8 of 90 comments (clear)

  1. so what? by Xicor · · Score: 4, Insightful

    so they encrypt it, giving people a false sense of security, while they give the decryption key to the NSA...

    1. Re:so what? by Anonymous Coward · · Score: 5, Interesting

      so they encrypt it, giving people a false sense of security, while they have already given the decryption key to the NSA...

      Fixed. It's a pretty meaningless promise considering what they already do.

      Microsoft has collaborated closely with US intelligence services to allow users' communications to be intercepted, including helping the National Security Agency to circumvent the company's own encryption, according to top-secret documents obtained by the Guardian.

    2. Re:so what? by Anonymous Coward · · Score: 3, Insightful

      This. Who cares what they claim to do with encryption if they willingly co-operate with NSA giving everything away anyway.

      As long as US Govt. considers every non-US person a perfectly legit target for any and all NSA surveillance (for any reason or for no reason), "cloud companies" in the US have a really really really bad problem.

      At the same time NSA seems to be working hard to downplay any snooping of US persons (since they cannot legally justify that) and hey, that makes sense.
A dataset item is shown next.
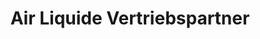 ---
title: "Air Liquide Vertriebspartner"
url: /ludwigshafen-am-rhein/air-liquide-vertriebspartner/
shop: Gasflaschen
---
Only way anyone could put a stop to NSA antics would be a major seismic shift in US politics - not going to happen, but why risk it, especially if the main point of these mass captures of all network traffic are non-US persons anyway.

      Let's see how many years it will take until Google, Amazon and Microsoft realize how much this crap does damage to their business overseas.
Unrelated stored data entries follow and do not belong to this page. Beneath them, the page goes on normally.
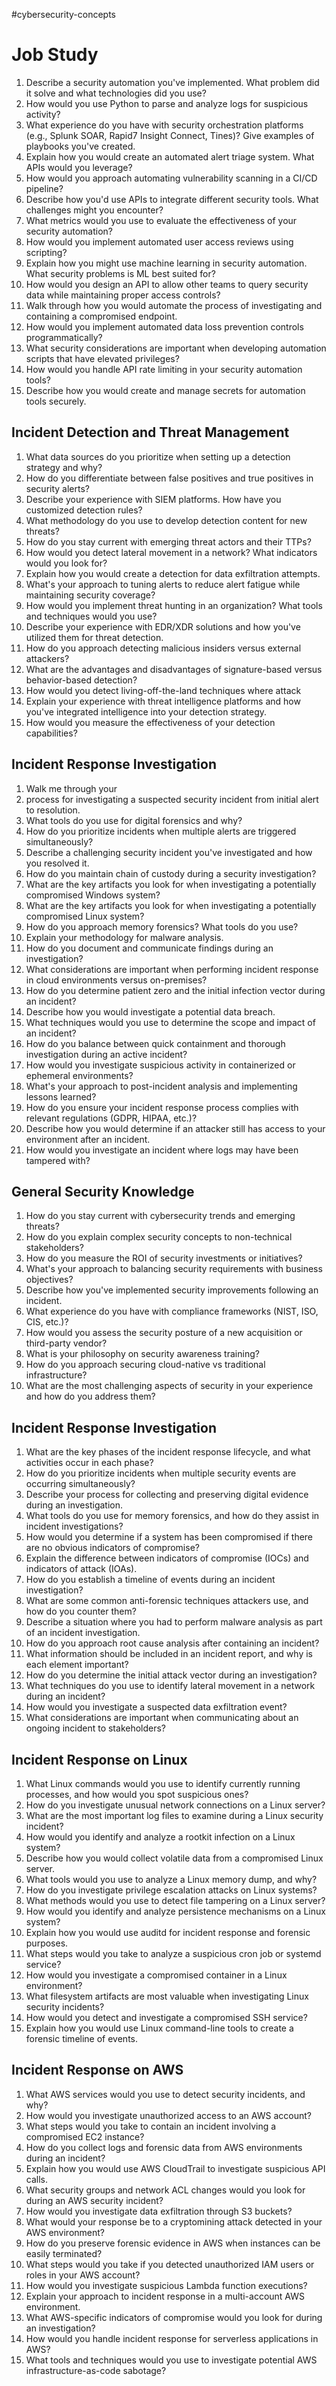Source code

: #cybersecurity-concepts 

# Job Study 

1. Describe a security automation you've implemented. What problem did it solve and what technologies did you use?
2. How would you use Python to parse and analyze logs for suspicious activity?
3. What experience do you have with security orchestration platforms (e.g., Splunk SOAR, Rapid7 Insight Connect, Tines)? Give examples of playbooks you've created.
4. Explain how you would create an automated alert triage system. What APIs would you leverage?
5. How would you approach automating vulnerability scanning in a CI/CD pipeline?
6. Describe how you'd use APIs to integrate different security tools. What challenges might you encounter?
7. What metrics would you use to evaluate the effectiveness of your security automation?
8. How would you implement automated user access reviews using scripting?
9. Explain how you might use machine learning in security automation. What security problems is ML best suited for?
10. How would you design an API to allow other teams to query security data while maintaining proper access controls?
11. Walk through how you would automate the process of investigating and containing a compromised endpoint.
12. How would you implement automated data loss prevention controls programmatically?
13. What security considerations are important when developing automation scripts that have elevated privileges?
14. How would you handle API rate limiting in your security automation tools?
15. Describe how you would create and manage secrets for automation tools securely.

## Incident Detection and Threat Management

1. What data sources do you prioritize when setting up a detection strategy and why?
2. How do you differentiate between false positives and true positives in security alerts?
3. Describe your experience with SIEM platforms. How have you customized detection rules?
4. What methodology do you use to develop detection content for new threats?
5. How do you stay current with emerging threat actors and their TTPs?
6. How would you detect lateral movement in a network? What indicators would you look for?
7. Explain how you would create a detection for data exfiltration attempts.
8. What's your approach to tuning alerts to reduce alert fatigue while maintaining security coverage?
9. How would you implement threat hunting in an organization? What tools and techniques would you use?
10. Describe your experience with EDR/XDR solutions and how you've utilized them for threat detection.
11. How do you approach detecting malicious insiders versus external attackers?
12. What are the advantages and disadvantages of signature-based versus behavior-based detection?
13. How would you detect living-off-the-land techniques where attack
14. Explain your experience with threat intelligence platforms and how you've integrated intelligence into your detection strategy.
15. How would you measure the effectiveness of your detection capabilities?

## Incident Response Investigation

1. Walk me through your
2. process for investigating a suspected security incident from initial alert to resolution.
3. What tools do you use for digital forensics and why?
4. How do you prioritize incidents when multiple alerts are triggered simultaneously?
5. Describe a challenging security incident you've investigated and how you resolved it.
6. How do you maintain chain of custody during a security investigation?
7. What are the key artifacts you look for when investigating a potentially compromised Windows system?
8. What are the key artifacts you look for when investigating a potentially compromised Linux system?
9. How do you approach memory forensics? What tools do you use?
10. Explain your methodology for malware analysis.
11. How do you document and communicate findings during an investigation?
12. What considerations are important when performing incident response in cloud environments versus on-premises?
13. How do you determine patient zero and the initial infection vector during an incident?
14. Describe how you would investigate a potential data breach.
15. What techniques would you use to determine the scope and impact of an incident?
16. How do you balance between quick containment and thorough investigation during an active incident?
17. How would you investigate suspicious activity in containerized or ephemeral environments?
18. What's your approach to post-incident analysis and implementing lessons learned?
19. How do you ensure your incident response process complies with relevant regulations (GDPR, HIPAA, etc.)?
20. Describe how you would determine if an attacker still has access to your environment after an incident.
21. How would you investigate an incident where logs may have been tampered with?

## General Security Knowledge

1. How do you stay current with cybersecurity trends and emerging threats?
2. How do you explain complex security concepts to non-technical stakeholders?
3. How do you measure the ROI of security investments or initiatives?
4. What's your approach to balancing security requirements with business objectives?
5. Describe how you've implemented security improvements following an incident.
6. What experience do you have with compliance frameworks (NIST, ISO, CIS, etc.)?
7. How would you assess the security posture of a new acquisition or third-party vendor?
8. What is your philosophy on security awareness training?
9. How do you approach securing cloud-native vs traditional infrastructure?
10. What are the most challenging aspects of security in your experience and how do you address them?

## Incident Response Investigation

1. What are the key phases of the incident response lifecycle, and what activities occur in each phase?
2. How do you prioritize incidents when multiple security events are occurring simultaneously?
3. Describe your process for collecting and preserving digital evidence during an investigation.
4. What tools do you use for memory forensics, and how do they assist in incident investigations?
5. How would you determine if a system has been compromised if there are no obvious indicators of compromise?
6. Explain the difference between indicators of compromise (IOCs) and indicators of attack (IOAs).
7. How do you establish a timeline of events during an incident investigation?
8. What are some common anti-forensic techniques attackers use, and how do you counter them?
9. Describe a situation where you had to perform malware analysis as part of an incident investigation.
10. How do you approach root cause analysis after containing an incident?
11. What information should be included in an incident report, and why is each element important?
12. How do you determine the initial attack vector during an investigation?
13. What techniques do you use to identify lateral movement in a network during an incident?
14. How would you investigate a suspected data exfiltration event?
15. What considerations are important when communicating about an ongoing incident to stakeholders?

## Incident Response on Linux

1. What Linux commands would you use to identify currently running processes, and how would you spot suspicious ones?
2. How do you investigate unusual network connections on a Linux server?
3. What are the most important log files to examine during a Linux security incident?
4. How would you identify and analyze a rootkit infection on a Linux system?
5. Describe how you would collect volatile data from a compromised Linux server.
6. What tools would you use to analyze a Linux memory dump, and why?
7. How do you investigate privilege escalation attacks on Linux systems?
8. What methods would you use to detect file tampering on a Linux server?
9. How would you identify and analyze persistence mechanisms on a Linux system?
10. Explain how you would use auditd for incident response and forensic purposes.
11. What steps would you take to analyze a suspicious cron job or systemd service?
12. How would you investigate a compromised container in a Linux environment?
13. What filesystem artifacts are most valuable when investigating Linux security incidents?
14. How would you detect and investigate a compromised SSH service?
15. Explain how you would use Linux command-line tools to create a forensic timeline of events.

## Incident Response on AWS

1. What AWS services would you use to detect security incidents, and why?
2. How would you investigate unauthorized access to an AWS account?
3. What steps would you take to contain an incident involving a compromised EC2 instance?
4. How do you collect logs and forensic data from AWS environments during an incident?
5. Explain how you would use AWS CloudTrail to investigate suspicious API calls.
6. What security groups and network ACL changes would you look for during an AWS security incident?
7. How would you investigate data exfiltration through S3 buckets?
8. What would your response be to a cryptomining attack detected in your AWS environment?
9. How do you preserve forensic evidence in AWS when instances can be easily terminated?
10. What steps would you take if you detected unauthorized IAM users or roles in your AWS account?
11. How would you investigate suspicious Lambda function executions?
12. Explain your approach to incident response in a multi-account AWS environment.
13. What AWS-specific indicators of compromise would you look for during an investigation?
14. How would you handle incident response for serverless applications in AWS?
15. What tools and techniques would you use to investigate potential AWS infrastructure-as-code sabotage?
  2. Morons and Oxymorons by jkrise · · Score: 4, Insightful

    Anyone who trusts Microsoft is a moron.
    Microsoft Transparency is an Oxymoron; unless we are talking about Aero Glass transparency.

    --
    If you keep throwing chairs, one day you'll break windows....
  3. Define "encryption"... by mlts · · Score: 4, Insightful

    Encryption is not a one size fits all solution. I can say that I use encryption for everything because my HDDs use FDE (BitLocker, FileVault, and LUKS.) However, encrypting everything that hits the platters doesn't give any protection against remote attack. Scale that up to the enterprise, and having a low level PowerPath driver encrypt what hits a LUN doesn't matter much if the host machine gets breached.
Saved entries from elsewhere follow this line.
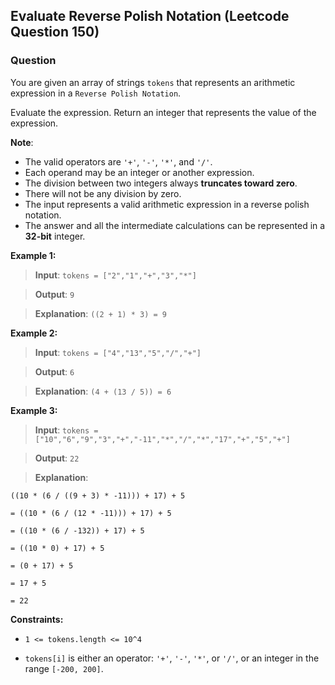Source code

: ## Evaluate Reverse Polish Notation (Leetcode Question 150)

### Question
You are given an array of strings `tokens` that represents an arithmetic expression in a `Reverse Polish Notation`.

Evaluate the expression. Return an integer that represents the value of the expression.

**Note**:

- The valid operators are `'+'`, `'-'`, `'*'`, and `'/'`.
- Each operand may be an integer or another expression.
- The division between two integers always **truncates toward zero**.
- There will not be any division by zero.
- The input represents a valid arithmetic expression in a reverse polish notation.
- The answer and all the intermediate calculations can be represented in a **32-bit** integer.

**Example 1:**

> **Input**: `tokens = ["2","1","+","3","*"]`

> **Output**: `9`

> **Explanation**: `((2 + 1) * 3) = 9`

**Example 2:**

> **Input**: `tokens = ["4","13","5","/","+"]`

> **Output**: `6`

> **Explanation**: `(4 + (13 / 5)) = 6`

**Example 3:**

> **Input**: `tokens = ["10","6","9","3","+","-11","*","/","*","17","+","5","+"]`

> **Output**: `22`

> **Explanation**: 

`((10 * (6 / ((9 + 3) * -11))) + 17) + 5`

`= ((10 * (6 / (12 * -11))) + 17) + 5`

`= ((10 * (6 / -132)) + 17) + 5`

`= ((10 * 0) + 17) + 5`

`= (0 + 17) + 5`

`= 17 + 5`

`= 22`

**Constraints:**

- `1 <= tokens.length <= 10^4`

- `tokens[i]` is either an operator: `'+'`, `'-'`, `'*'`, or `'/'`, or an integer in the range `[-200, 200]`.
    While I do have faith that BitLocker and other items are not obviously backdoored, my eyes glaze over when companies say that they will just encrypt stuff, all problems over.

    Encryption just makes the amount of sensitive data move from the data to how keys are stored, and attackers will just start hitting the key management system, either bribing/coercing an admin, or use basic social engineering techniques to get access to stored keys.

    Even hardware key storage devices are not 100%. One can always hack a user account on one of those to sign/decrypt data even without access to the key material itself.

    Encryption is just one piece. It can be equated to use of a safe. However, safecrackers tend to care less about the safe itself than the lock on the safe, and the key management is what makes or breaks security.

  4. In other words Microsoft's "transparency" ends by RLiegh · · Score: 3, Insightful

    ...where NSA contracts begin. Much to the surprise of absolutely no-one at all.

  5. What are people expecting? by PhrostyMcByte · · Score: 3, Interesting

    Short of encrypting data before it hits the server, using a private key that is managed only by the user, there really isn't anything these big companies can do to improve your security.

    Protecting data in transport? HTTPS's key management is compromised so that's not going to protect against the NSA. Are they going to overhaul that system?

  6. Re:They still exist? by cavreader · · Score: 3, Informative

    Nobody has ever shown any detailed proof of government backdoors in their products. But hey facts really have nothing to do with today's shallow thinking.